The meaning of كَتَبَ kataba [he wrote= he drecreed] in this context is أمر 'amara [he ordered, he commanded].

This is why there was a furious reaction against the Israelites for not obeying God and declaring jihad against the Canaanites. The criticism is that the Jews have become non-Torah observant, and their lack of courage in fighting the inhabitants of Canaan is cited as evidence of this. Hence Jews must claim this land, as G-d has ordered them to do so.

This text remains the authoritative commentary from the earliest commentator on this subject. The speaker wrote a paper on this, putting it that the strength of this commentary is amplified because the commentators are so anti-Jewish in other respects—[criticising] their not observing Shabbos, their not stoning people, their lack of Torah observance.

By virtue of this, the commentators remaining forensically committed to being totally observant to shari'a, that they must observe the settlement of the Holy Land.

How dare you supersede the word of the Prophet...

A later commentator:

"So go you, you and your Lord and the two of you fight. We are sitting here." And this is their refusal of jihad and disobedience of their Messenger, and dereliction of fighting the enemies.

In Islam, you cannot override what has come before, even more so than in Orthodox Judaism; nowhere does anyone dare to override the assignment of the Holy Land to the Jews.

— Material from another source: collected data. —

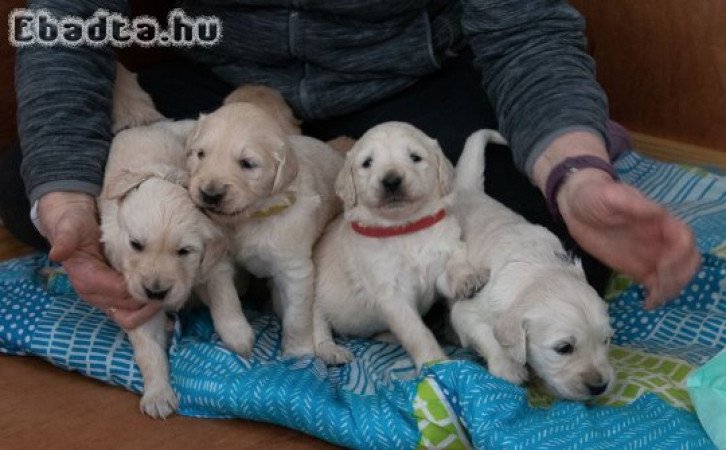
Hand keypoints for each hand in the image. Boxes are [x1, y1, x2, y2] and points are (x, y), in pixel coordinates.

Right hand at [37, 192, 160, 327]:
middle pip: (128, 310)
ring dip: (150, 310)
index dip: (140, 289)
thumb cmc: (73, 225)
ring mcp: (106, 297)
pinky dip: (148, 310)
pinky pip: (133, 312)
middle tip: (170, 286)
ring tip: (169, 294)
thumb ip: (65, 239)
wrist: (72, 223)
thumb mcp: (69, 227)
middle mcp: (96, 294)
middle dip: (149, 302)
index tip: (159, 277)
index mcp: (86, 281)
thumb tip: (57, 253)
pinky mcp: (115, 296)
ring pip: (131, 317)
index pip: (119, 293)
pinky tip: (165, 301)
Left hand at [557, 169, 699, 307]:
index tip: (662, 267)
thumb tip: (657, 212)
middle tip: (658, 288)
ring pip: (675, 274)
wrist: (576, 205)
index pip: (683, 239)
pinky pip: (657, 283)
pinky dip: (657, 295)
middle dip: (679, 276)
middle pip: (686, 260)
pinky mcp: (638, 267)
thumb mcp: (608, 195)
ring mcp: (650, 254)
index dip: (679, 255)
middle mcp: (660, 239)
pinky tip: (646, 303)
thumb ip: (631, 203)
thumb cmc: (593, 195)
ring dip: (671, 288)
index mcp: (658, 220)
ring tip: (652, 299)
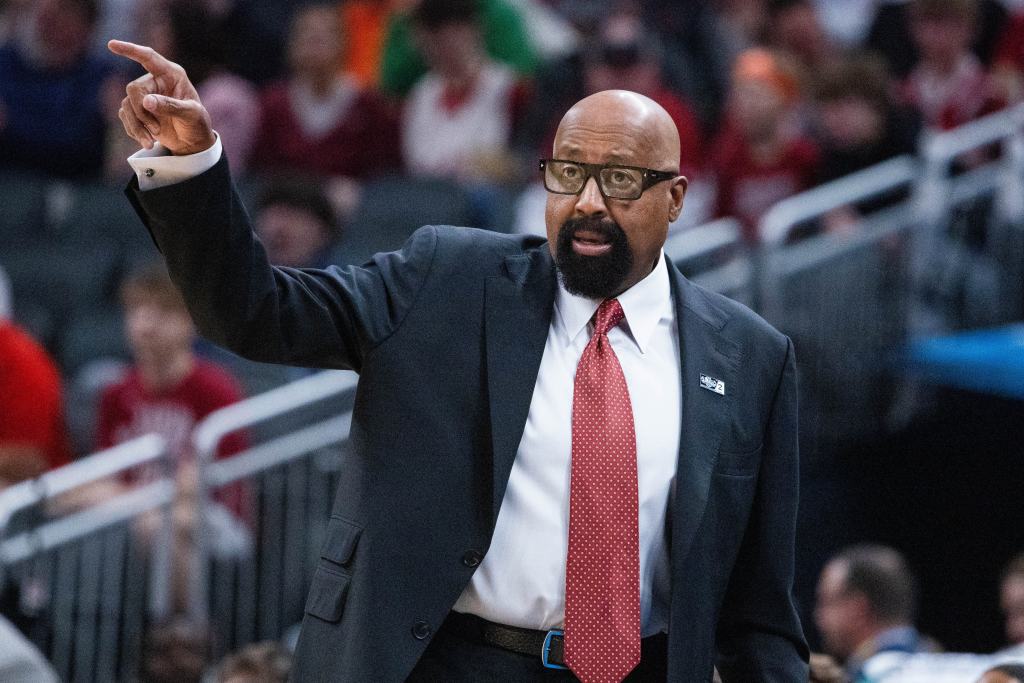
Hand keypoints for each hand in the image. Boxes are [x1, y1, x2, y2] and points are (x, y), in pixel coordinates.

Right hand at [107, 39, 215, 154]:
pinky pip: (125, 117)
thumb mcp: (191, 115)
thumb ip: (171, 106)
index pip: (148, 57)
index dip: (130, 50)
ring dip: (137, 126)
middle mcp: (155, 81)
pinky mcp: (137, 110)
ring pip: (127, 105)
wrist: (192, 142)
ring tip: (151, 142)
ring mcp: (145, 95)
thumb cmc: (197, 124)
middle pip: (133, 89)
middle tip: (156, 129)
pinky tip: (147, 140)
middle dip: (141, 112)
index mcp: (171, 75)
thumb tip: (146, 101)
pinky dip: (134, 130)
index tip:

No one will dare tell you about this nowadays. The argument used [instead by anti-Zionist Muslims today] is that no one today [of the Jews] is of Israelite origin; they're all Khazars or Poles. The claim can only be bypassed by delegitimising the connection between the ancient Israelites and Jews today. (Or: One Egyptian writer tried to pretend that the Land of Israel was elsewhere: Because there is no reference in the Pharaonic literature to the Jews having been in Egypt, the whole episode must taken place elsewhere.)